**Material for this exercise**
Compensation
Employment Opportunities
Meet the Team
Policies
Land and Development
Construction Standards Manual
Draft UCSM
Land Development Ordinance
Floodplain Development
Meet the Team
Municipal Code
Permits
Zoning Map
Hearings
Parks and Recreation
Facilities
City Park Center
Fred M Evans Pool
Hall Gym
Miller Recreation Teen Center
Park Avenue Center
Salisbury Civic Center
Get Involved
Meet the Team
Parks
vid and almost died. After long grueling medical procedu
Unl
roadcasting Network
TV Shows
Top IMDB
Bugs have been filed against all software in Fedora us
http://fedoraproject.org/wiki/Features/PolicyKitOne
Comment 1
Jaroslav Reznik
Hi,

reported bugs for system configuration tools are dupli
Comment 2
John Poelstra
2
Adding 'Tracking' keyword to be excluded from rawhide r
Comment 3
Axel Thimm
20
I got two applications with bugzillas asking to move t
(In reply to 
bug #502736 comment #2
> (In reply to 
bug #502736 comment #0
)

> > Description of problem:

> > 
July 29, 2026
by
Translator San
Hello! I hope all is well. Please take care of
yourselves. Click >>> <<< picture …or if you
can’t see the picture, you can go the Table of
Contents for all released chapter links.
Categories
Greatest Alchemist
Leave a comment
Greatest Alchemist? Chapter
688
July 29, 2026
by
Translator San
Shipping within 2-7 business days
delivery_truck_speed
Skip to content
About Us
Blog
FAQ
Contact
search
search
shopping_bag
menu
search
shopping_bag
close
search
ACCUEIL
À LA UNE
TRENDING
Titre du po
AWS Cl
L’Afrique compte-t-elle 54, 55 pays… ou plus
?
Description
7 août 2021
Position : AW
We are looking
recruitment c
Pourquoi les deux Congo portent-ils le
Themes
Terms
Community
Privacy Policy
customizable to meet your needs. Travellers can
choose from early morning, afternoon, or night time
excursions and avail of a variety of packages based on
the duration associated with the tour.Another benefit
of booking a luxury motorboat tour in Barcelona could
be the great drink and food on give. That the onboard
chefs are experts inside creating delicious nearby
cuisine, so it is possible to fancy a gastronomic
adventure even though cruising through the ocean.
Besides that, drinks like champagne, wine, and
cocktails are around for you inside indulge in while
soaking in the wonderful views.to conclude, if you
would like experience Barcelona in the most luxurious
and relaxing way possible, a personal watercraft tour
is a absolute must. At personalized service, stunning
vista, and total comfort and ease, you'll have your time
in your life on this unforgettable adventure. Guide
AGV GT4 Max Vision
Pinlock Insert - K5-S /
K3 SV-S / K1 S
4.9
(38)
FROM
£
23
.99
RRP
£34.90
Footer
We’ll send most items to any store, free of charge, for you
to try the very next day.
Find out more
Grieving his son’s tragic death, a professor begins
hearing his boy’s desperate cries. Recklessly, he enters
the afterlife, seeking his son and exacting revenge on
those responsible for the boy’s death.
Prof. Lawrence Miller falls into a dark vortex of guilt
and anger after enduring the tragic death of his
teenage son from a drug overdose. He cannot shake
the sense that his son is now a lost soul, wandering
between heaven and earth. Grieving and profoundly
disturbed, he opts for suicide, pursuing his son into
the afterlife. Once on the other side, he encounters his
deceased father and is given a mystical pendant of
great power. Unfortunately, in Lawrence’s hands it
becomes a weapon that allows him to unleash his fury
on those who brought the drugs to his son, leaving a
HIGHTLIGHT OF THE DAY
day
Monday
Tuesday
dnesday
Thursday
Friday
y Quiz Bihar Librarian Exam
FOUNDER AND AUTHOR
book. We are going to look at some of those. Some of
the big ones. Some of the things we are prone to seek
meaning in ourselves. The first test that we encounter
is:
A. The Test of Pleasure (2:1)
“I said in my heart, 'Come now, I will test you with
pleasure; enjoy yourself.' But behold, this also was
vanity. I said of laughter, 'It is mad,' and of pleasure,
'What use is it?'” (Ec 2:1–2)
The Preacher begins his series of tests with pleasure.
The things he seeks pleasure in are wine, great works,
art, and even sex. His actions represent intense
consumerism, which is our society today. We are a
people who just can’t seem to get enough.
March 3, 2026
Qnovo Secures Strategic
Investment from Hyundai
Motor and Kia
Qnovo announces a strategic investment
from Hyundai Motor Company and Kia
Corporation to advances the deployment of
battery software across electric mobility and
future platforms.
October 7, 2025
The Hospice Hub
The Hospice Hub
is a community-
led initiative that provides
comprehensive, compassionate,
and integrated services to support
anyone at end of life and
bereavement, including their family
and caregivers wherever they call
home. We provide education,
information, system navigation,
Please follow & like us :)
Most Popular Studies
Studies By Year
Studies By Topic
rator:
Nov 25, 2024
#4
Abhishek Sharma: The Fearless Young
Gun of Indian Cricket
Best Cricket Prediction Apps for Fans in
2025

**What you are asked to do**
Using the entries above, return exactly the lines from the line with "Position : AW" to the line with "excursions and avail", counting both of those lines.

**Answer section**
Position : AW
We are looking
recruitment c
Pourquoi les deux Congo portent-ils le
Themes
Terms
Community
Privacy Policy
customizable to meet your needs. Travellers can
choose from early morning, afternoon, or night time
excursions and avail of a variety of packages based on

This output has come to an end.